Nothing but the pictures gets dropped; retype every entry exactly.

Data excerpts
---
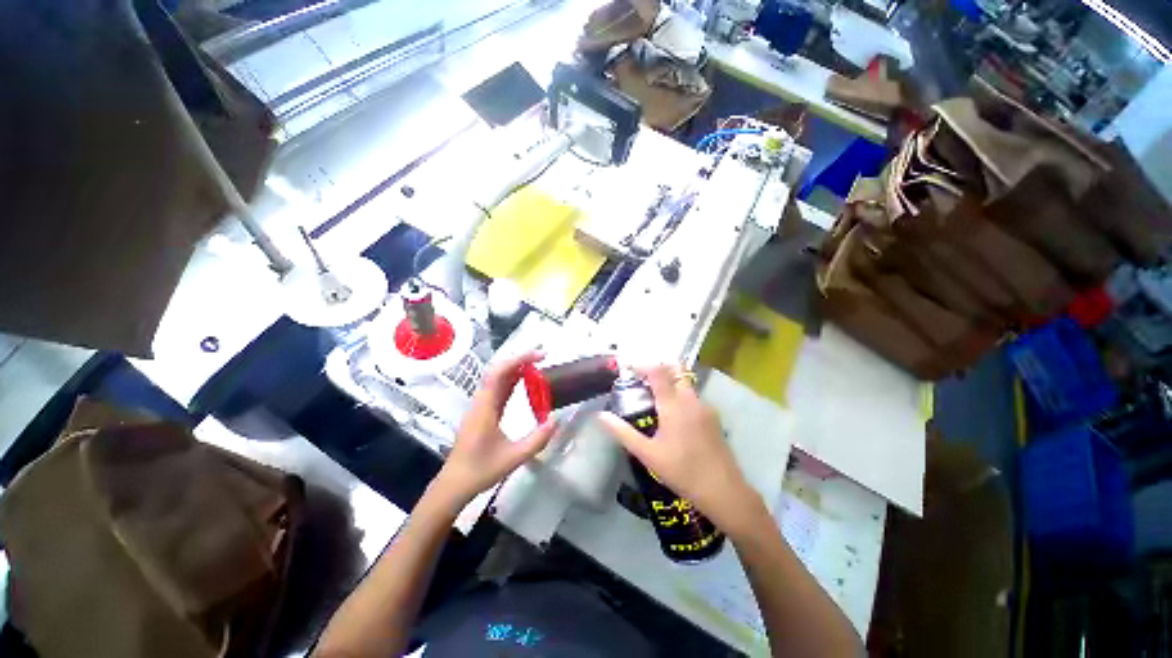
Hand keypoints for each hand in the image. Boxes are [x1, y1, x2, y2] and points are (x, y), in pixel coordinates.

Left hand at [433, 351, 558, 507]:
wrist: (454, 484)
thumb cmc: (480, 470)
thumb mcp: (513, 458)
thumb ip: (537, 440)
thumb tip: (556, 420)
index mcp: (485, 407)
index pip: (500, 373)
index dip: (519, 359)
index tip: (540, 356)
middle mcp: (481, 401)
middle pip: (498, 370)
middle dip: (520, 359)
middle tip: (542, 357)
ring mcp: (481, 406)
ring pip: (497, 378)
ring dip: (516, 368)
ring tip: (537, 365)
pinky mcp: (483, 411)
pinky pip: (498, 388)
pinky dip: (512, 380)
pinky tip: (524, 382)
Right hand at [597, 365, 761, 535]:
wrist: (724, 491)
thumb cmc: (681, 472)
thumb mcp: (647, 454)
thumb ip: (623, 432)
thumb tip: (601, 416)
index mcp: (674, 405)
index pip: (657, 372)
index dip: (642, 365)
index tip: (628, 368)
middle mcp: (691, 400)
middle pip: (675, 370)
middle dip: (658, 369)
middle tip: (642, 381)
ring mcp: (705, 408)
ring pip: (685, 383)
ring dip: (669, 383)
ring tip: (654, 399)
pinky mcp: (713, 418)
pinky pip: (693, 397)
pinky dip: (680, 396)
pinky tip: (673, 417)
---
- [REPLY]:
Hand keypoints for each hand in the image. Boxes are [x1, y1, x2, y2] and points are (x, y), in pixel coordinates.

Left hand at [433, 351, 558, 507]:
wrist: (454, 484)
thumb cmc: (480, 470)
thumb mcp: (513, 458)
thumb ip: (537, 440)
thumb tip: (556, 420)
index mcp: (485, 407)
index pip: (500, 373)
index dip: (519, 359)
index tip: (540, 356)
middle mcp: (481, 401)
middle pip: (498, 370)
middle dip: (520, 359)
middle tip: (542, 357)
ring mcp: (481, 406)
ring pip: (497, 378)
ring dip: (516, 368)
ring tip: (537, 365)
pinky mcp: (483, 411)
pinky pip: (498, 388)
pinky dip: (512, 380)
pinky tip: (524, 382)
Right hand at [597, 365, 761, 535]:
wrist: (724, 491)
thumb cmc: (681, 472)
thumb mcp: (647, 454)
thumb ip: (623, 432)
thumb tip: (601, 416)
index mcp: (674, 405)
index pip: (657, 372)
index dip: (642, 365)
index tip: (628, 368)
middle mcp: (691, 400)
middle pip: (675, 370)
middle dip: (658, 369)
middle tip: (642, 381)
ring mcp: (705, 408)
ring pip: (685, 383)
ring dip: (669, 383)
ring tip: (654, 399)
pinky mcp: (713, 418)
pinky pip: (693, 397)
pinky dip: (680, 396)
pinky tip: (673, 417)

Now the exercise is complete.